Monday, February 13, 2012

An Unusual Mission in Vermont Media

When I graduated from college, I was afraid. Afraid I was going to have to choose a single medium for my storytelling career. Instead of choosing, I combined my skills with those of a fellow storyteller, my dad. We looked at modern day media and realized that most “news” is filled with negative stories. Our mission: let’s bring positive stories to TV, radio, newspaper, and the internet.

Sounds simple. Now what? Well, we started with our location: Vermont. We ended up with a plan to tell a story from Vermont’s history, every day. The stories were funny, sad, historical, or quirky…and there were a lot of stories. (365 stories per year and 366 on leap year, to be exact.)

The program, “The Vermont Book Of Days,” was designed as a vignette. We put together demo kits and presented them to Vermont media outlets. And we had the naïveté to think that the outlets would pay for content that was meaningful to the audience. Nope.

One year after our first demo kits were distributed, we launched the program. It took almost one year before we had our media network. “The Vermont Book Of Days” would air three times per day on Vermont’s National Public Television affiliate, three times per day in a network of 11 radio stations, in four newspapers, and on our website www.vtbookofdays.com.

The stations and newspapers weren’t paying us for the content, but they did air the program at specific, high-volume or targeted audience times. We redesigned the program with sponsorship pods, so we could find program sponsors who would benefit from affiliation with the program content in these media outlets.

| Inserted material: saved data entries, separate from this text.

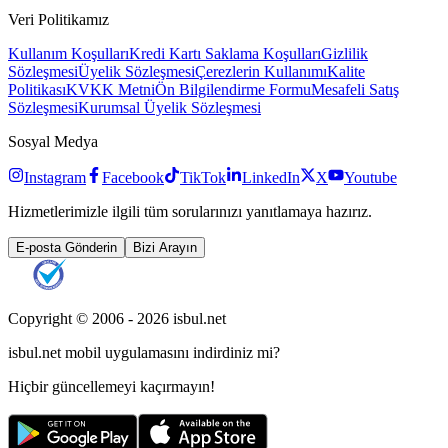
Veri Politikamız
Kullanım Koşulları
Kredi Kartı Saklama Koşulları
Gizlilik
Sözleşmesi
Üyelik Sözleşmesi
Çerezlerin Kullanımı
Kalite
Politikası
KVKK Metni
Ön Bilgilendirme Formu
Mesafeli Satış
Sözleşmesi
Kurumsal Üyelik Sözleşmesi
Sosyal Medya
Instagram
Facebook
TikTok
LinkedIn
X
Youtube
Hizmetlerimizle ilgili tüm sorularınızı yanıtlamaya hazırız.
E-posta Gönderin
Bizi Arayın
Copyright © 2006 -
2026
isbul.net
isbul.net
mobil uygulamasını
indirdiniz mi?
Hiçbir güncellemeyi kaçırmayın!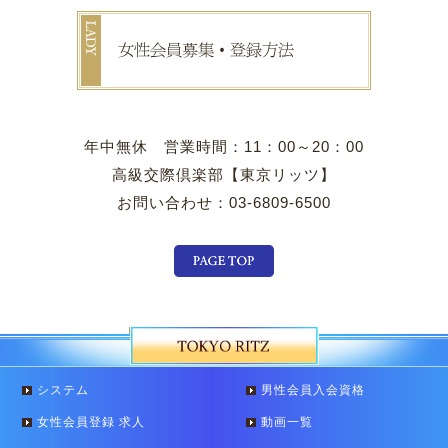
年中無休 営業時間：11：00～20：00
高級交際倶楽部【東京リッツ】
お問い合わせ：03-6809-6500
システム
男性会員入会資格
女性会員登録 求人
動画一覧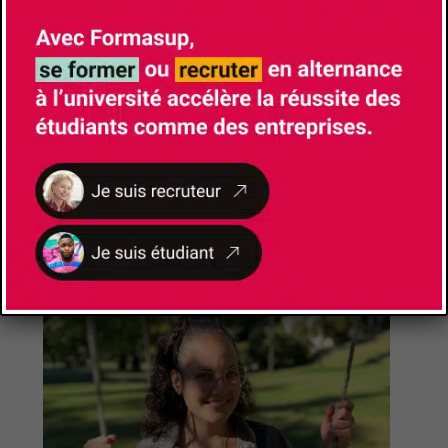
Emma FORNALI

The program, the sponsors, the media outlets, and Vermonters all benefited from the multi-media nature of the program. The stories were powerful, and each medium brought a different element. Television, for example, brought viewers on-location with live footage and newspapers gave the audience unlimited time to study historic or current photos.

A few things I learned:

1. Some media outlets will immediately recognize content that’s going to resonate with its audience. Others will need to have that proven to them. A very few either don’t know, don’t care, or don’t have the ability to step outside the pre-determined content box.

2. Vermont is rural. (Okay, I knew that.) But I expected this to naturally lead to collaboration amongst media outlets, since there aren’t many of them and they face similar challenges of trying to survive in rural America. I did find collaboration, but I also encountered fierce competition. The most surprising element to me was that the competition varied primarily (though not always) according to medium. Print: cut-throat. Radio: teamwork. Certain TV stations: cut-throat; other TV stations: teamwork.

A few things I knew that were confirmed:

1. “The Vermont Book Of Days” was created for Vermonters and it resonated with Vermonters. The program ran for more than six years and, due to popular demand, we published a full-color, hard-cover compendium of stories which sold more than 1,000 copies in the first 10 days of release.

2. Much media in Vermont is put together by very hard-working people, working too many hours for too few dollars, working miracles with limited resources. To these storytellers, information gatherers, and pillars of community – thank you.

The demands of “The Vermont Book Of Days” were many. A two-person crew to research, write, film, produce, edit, and deliver daily stories for TV, radio, newspaper, and the web is not a small task. But the gifts of “The Vermont Book Of Days” were also many. Vermont is an amazing place, and I’m grateful to have shared some of her stories filled with some of her people.